DATASET: Begin

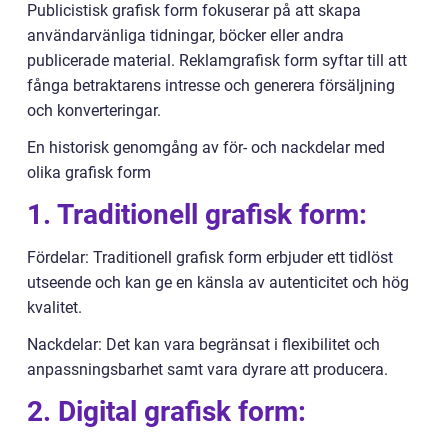
Publicistisk grafisk form fokuserar på att skapa
användarvänliga tidningar, böcker eller andra
publicerade material. Reklamgrafisk form syftar till att
fånga betraktarens intresse och generera försäljning
och konverteringar.
En historisk genomgång av för- och nackdelar med
olika grafisk form
1. Traditionell grafisk form:
Fördelar: Traditionell grafisk form erbjuder ett tidlöst
utseende och kan ge en känsla av autenticitet och hög
kvalitet.
Nackdelar: Det kan vara begränsat i flexibilitet och
anpassningsbarhet samt vara dyrare att producera.
2. Digital grafisk form:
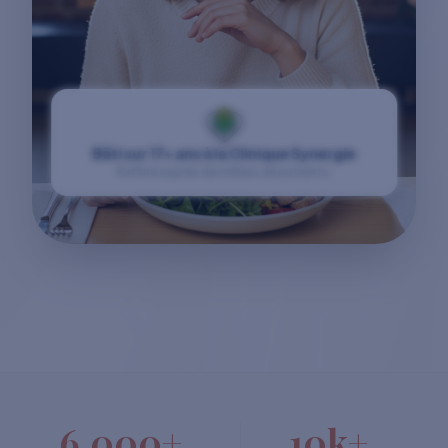
Bâti sur 17+ ans à la Clinique Synergie
Raffiné auprès de milliers de patients.
6,000+
10k+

DATASET: End

▸ TRY IT
Every line of the entries above that includes "Traditionell" should be copied.

▸ RESPONSE TO THIS EXERCISE
1. Traditionell grafisk form:
Fördelar: Traditionell grafisk form erbjuder ett tidlöst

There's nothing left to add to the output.